[time-nuts] HP 106B quartz frequency standard...the story so far

Jim Palfreyman jim77742 at gmail.com
Thu Aug 6 05:38:16 UTC 2009


OK, I'm puzzled. Can someone with a good knowledge of OCXOs explain my
observation. This is my HP 106B double ovened quartz oscillator, but
I'm sure the theory applies generally.

It's easiest to show these observations as made-up but approximate
numbers an hour apart. Say the device is set to 5.000 000 000 MHz and
then measurements are done on a 5370B with a GPSDO as an external
reference. (Note that the 5370B has more jitter than shown below when
measuring frequency, but by following it for a minute or so you can
see what numbers it hovers around.)

Connect an HP rubidium (to prove it's not a measurement error):

Hour     0                   1                     2
   3                      4                      5
5.000 000 000    5.000 000 000   5.000 000 000   5.000 000 000   5.000
000 000   5.000 000 000

My 106B as it currently is running:

5.000 000 000    5.000 000 001   5.000 000 002   5.000 000 003   5.000
000 004   5.000 000 005

If I turn the inner oven control in one direction (presumably the
hotter way) a fraction of a turn and then sit back and watch:

5.000 000 000    5.000 000 003   5.000 000 006   5.000 000 009   5.000
000 012   5.000 000 015

If I turn the inner oven control the other way (a bit further past the
original point):

5.000 000 000    4.999 999 995   4.999 999 990   4.999 999 985   4.999
999 980   4.999 999 975


What I don't understand is why changing the oven temperature cause the
frequency to continually increase or decrease.
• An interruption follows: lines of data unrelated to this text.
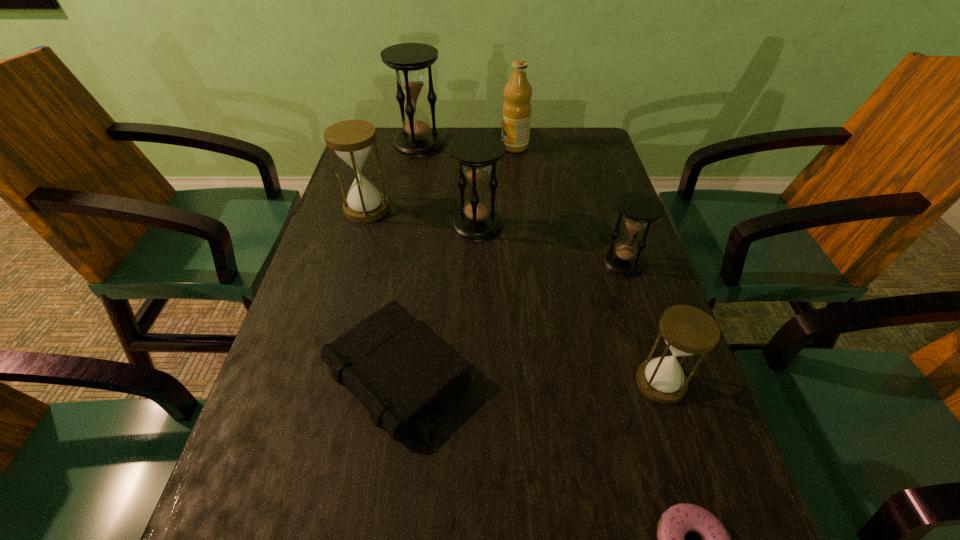
What are the coordinates of `hourglass that is the third closest one to the nearer white hourglass` in the screenshot? It's located at (351, 140).

What are the coordinates of `black hourglass that is the second nearest to the Bible` in the screenshot? It's located at (639, 209).

Where is `black hourglass that is the nearest to the fifth farthest object`? This screenshot has height=540, width=960. black hourglass that is the nearest to the fifth farthest object is located at coordinates (477, 153).

Where is `vacant position in the image that satisfies the following two spatial constraints: 1. on the label of the smallest black hourglass; 2. on the left side of the fifth object from left to right`? This screenshot has height=540, width=960. vacant position in the image that satisfies the following two spatial constraints: 1. on the label of the smallest black hourglass; 2. on the left side of the fifth object from left to right is located at coordinates (527, 263).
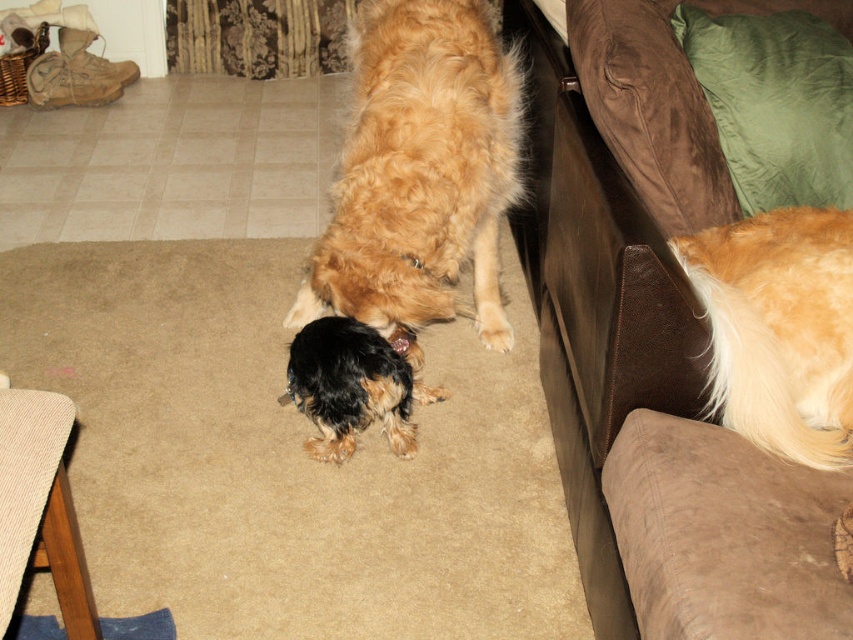
Question: Which of these objects is positioned farthest from the golden fur dog at right?

Choices:
 (A) brown suede couch at right
 (B) shiny black fur at center
 (C) golden fur dog at center

Answer: (B)

Question: Can you confirm if golden fur dog at right is smaller than shiny black fur at center?

Choices:
 (A) no
 (B) yes

Answer: (B)

Question: Which point is farther to the camera?

Choices:
 (A) (334, 451)
 (B) (769, 289)
 (C) (399, 285)

Answer: (A)

Question: Which is nearer to the brown suede couch at right?

Choices:
 (A) golden fur dog at right
 (B) shiny black fur at center
 (C) golden fur dog at center

Answer: (A)

Question: Where is brown suede couch at right located in relation to shiny black fur at center in the image?

Choices:
 (A) right
 (B) left

Answer: (A)

Question: Is brown suede couch at right below golden fur dog at center?

Choices:
 (A) yes
 (B) no

Answer: (A)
If you look at Quartz
temperature curves (and I'm presuming this is an AC cut since SC
wasn't invented until 1976) they show a frequency offset dependent on
temperature. But I'm not getting an offset, I'm getting a steady
increase - all the time.

Sure I can find my sweet spot where it moves minimally (as it is now)
but that is hard to improve and seems to be sitting on a knife edge.

The only other thing to note is that my power supply rail is a few
volts too high (see previous post). Could this be the cause?

If what I'm seeing is normal I'd love to have it explained to me!